Une équipe parfois sous le choc

« A la fin de l’année, je me suis rendu compte que le plus dur pour les soignantes n’était pas de perdre une personne mais de perdre une succession de personnes, analyse Alain Carpentier. Si un résident qu’elles aimaient beaucoup disparaît mais qu’elles ont pu l’accompagner jusqu’au bout, le chemin du deuil est déjà bien engagé. Tandis que si, coup sur coup, elles sont confrontées à trois, quatre ou cinq décès, elles n’ont pas le temps de se consacrer pleinement à chacun et un sentiment d’impuissance s’installe. Comme le boxeur qui se prend trop de coups de suite, après le décès du Nouvel An, elles ont été mises KO. » Pour aider les professionnelles qui en ressentent le besoin, la psychologue organise des groupes d’échanges ou provoque des rencontres individualisées avec celles qui redressent la tête moins vite que les autres.

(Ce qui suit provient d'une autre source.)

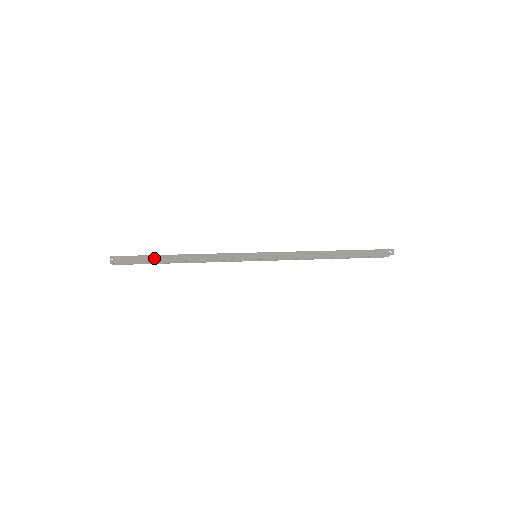
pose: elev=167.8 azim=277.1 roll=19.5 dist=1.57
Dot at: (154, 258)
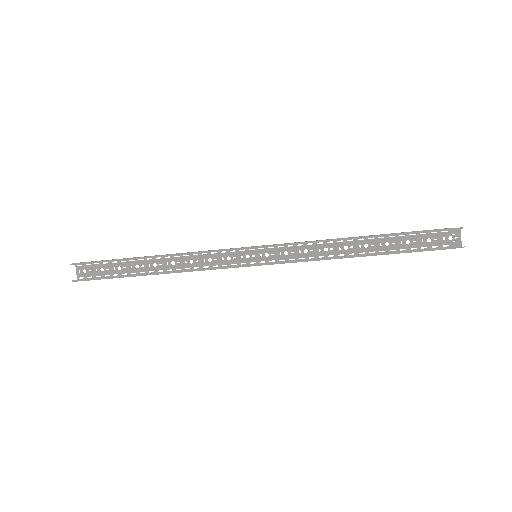
Dot at: (124, 258)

Si les soignantes qui y sont régulièrement confrontées ne parlent pas de la mort avec aisance, aborder ce sujet délicat avec les résidents est quasiment impossible. Lorsqu’une personne meurt, les autres personnes âgées peuvent éventuellement venir se recueillir sur le corps dans son studio, « mais la plupart d’entre elles sont dans un tel état de dépendance qu’elles ne se rendent pas vraiment compte quand leur voisin disparaît », déclare Marie-Paule Duvergé, directrice de l’établissement, précisant que 84 % des personnes accueillies sont désorientées. Après la cérémonie, quand le cercueil passe dans le couloir, toutes les personnes en service forment une haie d’honneur dans le hall d’entrée. « Contrairement à ce que l’on pourrait penser, cela ne semble pas angoisser les résidents. Je craignais qu’ils soient traumatisés, en se disant : “A qui le tour ?” Mais non, ils n’ont pas peur de la mort. Ils vivent avec », conclut Alain Carpentier.

Notes

(1) Fondation Denis-Lemette : 1, rue Elsa-Triolet – 59172 Roeulx – Tél. 0327221060.

(2) Voir ASH n° 2442 du 10-02-06, p. 11.

(3) « Tout le monde », en patois ch’ti.